On Thu, 26 Feb 2026, at 19:31, [email protected] wrote:
> On 2/18/26 9:30 AM, 'Ard Biesheuvel' via trenchboot-devel wrote:
>> On Thu, 12 Feb 2026, at 21:39, Ard Biesheuvel wrote:
>>> On Thu, 12 Feb 2026, at 20:49, Daniel P. Smith wrote:
>>>> On 2/9/26 09:04, Ard Biesheuvel wrote:
>>> ...
>>>>> I've had a stab at implementing all of this in a manner that is more 
>>>>> idiomatic for EFI boot:
>>>>>
>>>>> - GRUB does minimal TXT related preparation upfront, and exposes the 
>>>>> remaining functionality via a protocol that is attached to the loaded 
>>>>> image by GRUB
>>>>> - The SL stub is moved to the core kernel, with some startup code added 
>>>>> to pivot to long mode
>>>>> - the EFI stub executes and decompresses the kernel as usual
>>>>> - if the protocol is present, the EFI stub calls it to pass the 
>>>>> bootparams pointer, the base and size of the MLE and the header offset 
>>>>> back to the GRUB code
>>>>> - after calling ExitBootServices(), it calls another protocol method to 
>>>>> trigger the secure launch.
>>>>>
>>> ...
>>>>
>>>> I think this is a great approach for UEFI, though we need to reconcile
>>>> this with non-UEFI situations such as booting under coreboot.
>>>
>>> There are two approaches that I think are feasible for coreboot in this 
>>> model:
>>>
>>> - just unpack the ELF and boot that - there is already prior art for
>>> that with Xen.
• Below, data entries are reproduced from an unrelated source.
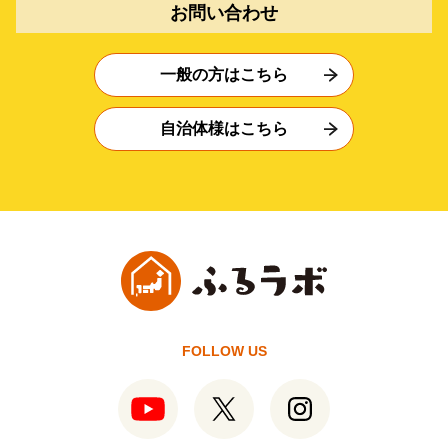
お問い合わせ
一般の方はこちら
自治体様はこちら
FOLLOW US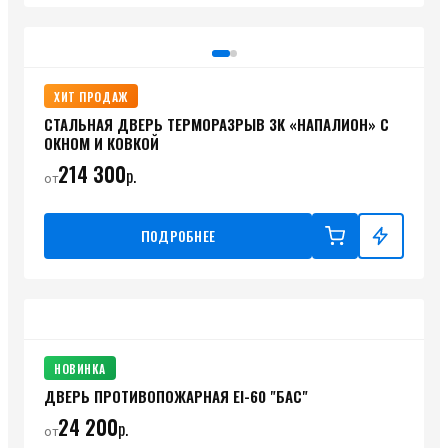
ХИТ ПРОДАЖ
СТАЛЬНАЯ ДВЕРЬ ТЕРМОРАЗРЫВ 3К «НАПАЛИОН» С
ОКНОМ И КОВКОЙ
214 300
р.
от
ПОДРОБНЕЕ
НОВИНКА
ДВЕРЬ ПРОТИВОПОЖАРНАЯ ЕI-60 "БАС"
24 200
р.
от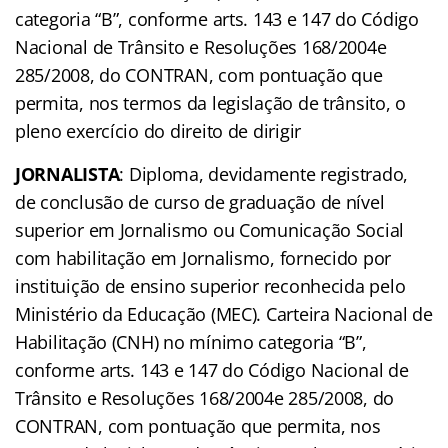
categoria “B”, conforme arts. 143 e 147 do Código
Nacional de Trânsito e Resoluções 168/2004e
285/2008, do CONTRAN, com pontuação que
permita, nos termos da legislação de trânsito, o
pleno exercício do direito de dirigir
JORNALISTA
: Diploma, devidamente registrado,
de conclusão de curso de graduação de nível
superior em Jornalismo ou Comunicação Social
com habilitação em Jornalismo, fornecido por
instituição de ensino superior reconhecida pelo
Ministério da Educação (MEC). Carteira Nacional de
Habilitação (CNH) no mínimo categoria “B”,
conforme arts. 143 e 147 do Código Nacional de
Trânsito e Resoluções 168/2004e 285/2008, do
CONTRAN, com pontuação que permita, nos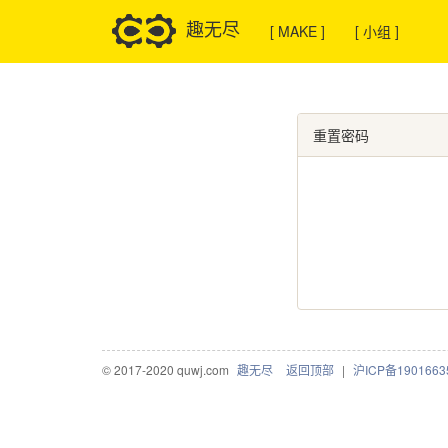
趣无尽
[ MAKE ]
[ 小组 ]
重置密码
© 2017-2020 quwj.com
趣无尽
返回顶部
|
沪ICP备1901663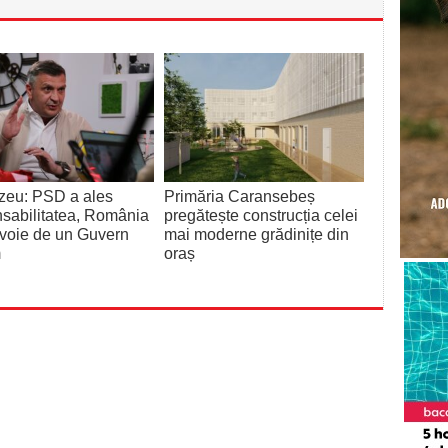
zeu: PSD a ales
Primăria Caransebeș
sabilitatea, România
pregătește construcția celei
voie de un Guvern
mai moderne grădinițe din
m
oraș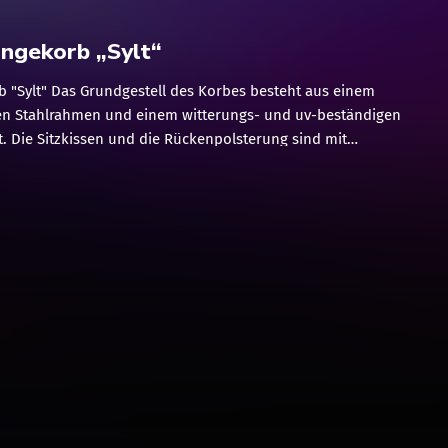
ngekorb „Sylt“
 "Sylt" Das Grundgestell des Korbes besteht aus einem
en Stahlrahmen und einem witterungs- und uv-beständigen
t. Die Sitzkissen und die Rückenpolsterung sind mit
em Stoff in unserem Naturton. Zum Reinigen können die
enommen werden.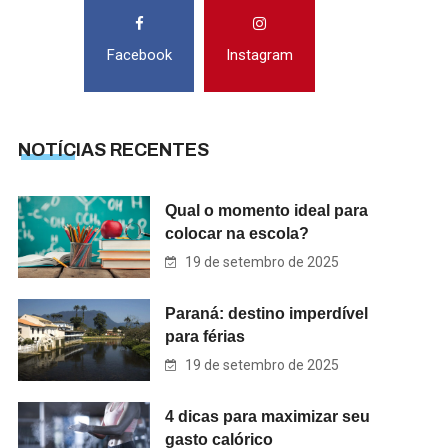
Facebook
Instagram
NOTÍCIAS RECENTES
Qual o momento ideal para
colocar na escola?
19 de setembro de 2025
Paraná: destino imperdível
para férias
19 de setembro de 2025
4 dicas para maximizar seu
gasto calórico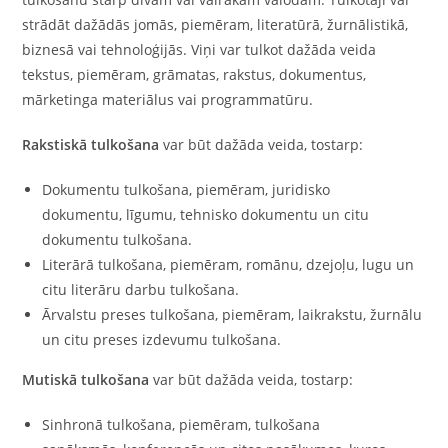
strādāt dažādās jomās, piemēram, literatūrā, žurnālistikā,
biznesā vai tehnoloģijās. Viņi var tulkot dažāda veida
tekstus, piemēram, grāmatas, rakstus, dokumentus,
mārketinga materiālus vai programmatūru.
Rakstiskā tulkošana
var būt dažāda veida, tostarp:
Dokumentu tulkošana, piemēram, juridisko
dokumentu, līgumu, tehnisko dokumentu un citu
dokumentu tulkošana.
Literārā tulkošana, piemēram, romānu, dzejoļu, lugu un
citu literāru darbu tulkošana.
Ārvalstu preses tulkošana, piemēram, laikrakstu, žurnālu
un citu preses izdevumu tulkošana.
Mutiskā tulkošana
var būt dažāda veida, tostarp:
Sinhronā tulkošana, piemēram, tulkošana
We can stick the MLE header offset in an ELF note where
>>> any loader can find it.
>>>
>>> - stick with the current approach as much as possible, i.e., disable
>>> physical KASLR so that the decompressed kernel will end up right where
>>> the decompressor was loaded, which allows much of the secure launch
>>> preparation to be done as before. Only the final bits (including the
>>> call into the ACM itself) need to be deferred, and we can propose a
>>> generic mechanism for that via boot_params.
>>>
>>> I'm working on a prototype of the latter, but GRUB is an odd beast and
>>> my x86 fu is weak.
>>>
>> 
>> I've managed to get a working implementation of the legacy entrypoint, by 
>> repurposing the dl_handler() entrypoint you added for EFI [which no longer 
>> needs it in my version] as a callback for the legacy boot flow. This 
>> /should/ work for i386-coreboot too, but I have no way of testing it (I only 
>> tried 'slaunch --legacy-linux' using the x86_64-efi build).
>> 
>> I've pushed the changes to the branches I mentioned previously in this 
>> thread.
>
> Hello Ard,
>
> I am working on incorporating the changes we have been discussing. So 
> far everything has been rather smooth. I noticed in the legacy support 
> you did here, you introduce a new boot_param. This is something that we 
> tried to do early on but changes to the boot_params layout is rather 
> frowned upon. We worked with Peter A. on the kernel_info scheme but 
> this parameter you introduced is not used that way (kernel_info is 
> meant to be RO after the kernel is built).

Indeed. kernel_info describes the kernel to the bootloader, not the other way 
around.

There is prior art for adding fields to boot_params for passing data from 
bootloader to kernel (e.g., ext_ramdisk_image/size, efi_info, cc_blob_address), 
and I think adding a field for the SLRT is reasonable. Alternatively, we might 
consider setup_data but I don't see why a field in boot_params would be 
controversial here.

> I guess my first questions 
> are whether this will be an acceptable approach (per the x86 
> maintainers) to add a boot_param and, if so, whether the spot you chose 
> is reasonable. E.g. will it survive the sanitize boot params step.
>

I think that is irrelevant tbh. A bootloader is supposed to clear struct 
boot_params before it copies struct setup_header into it, otherwise 
sanitize_boot_params() will trigger on a non-zero sentinel field, and clean it 
up. Given that there is no backwards compatibility concern for trenchboot, we 
can just stipulate that the SLRT field is only valid if struct boot_params was 
wiped correctly, and sanitize_boot_params() will be a no-op.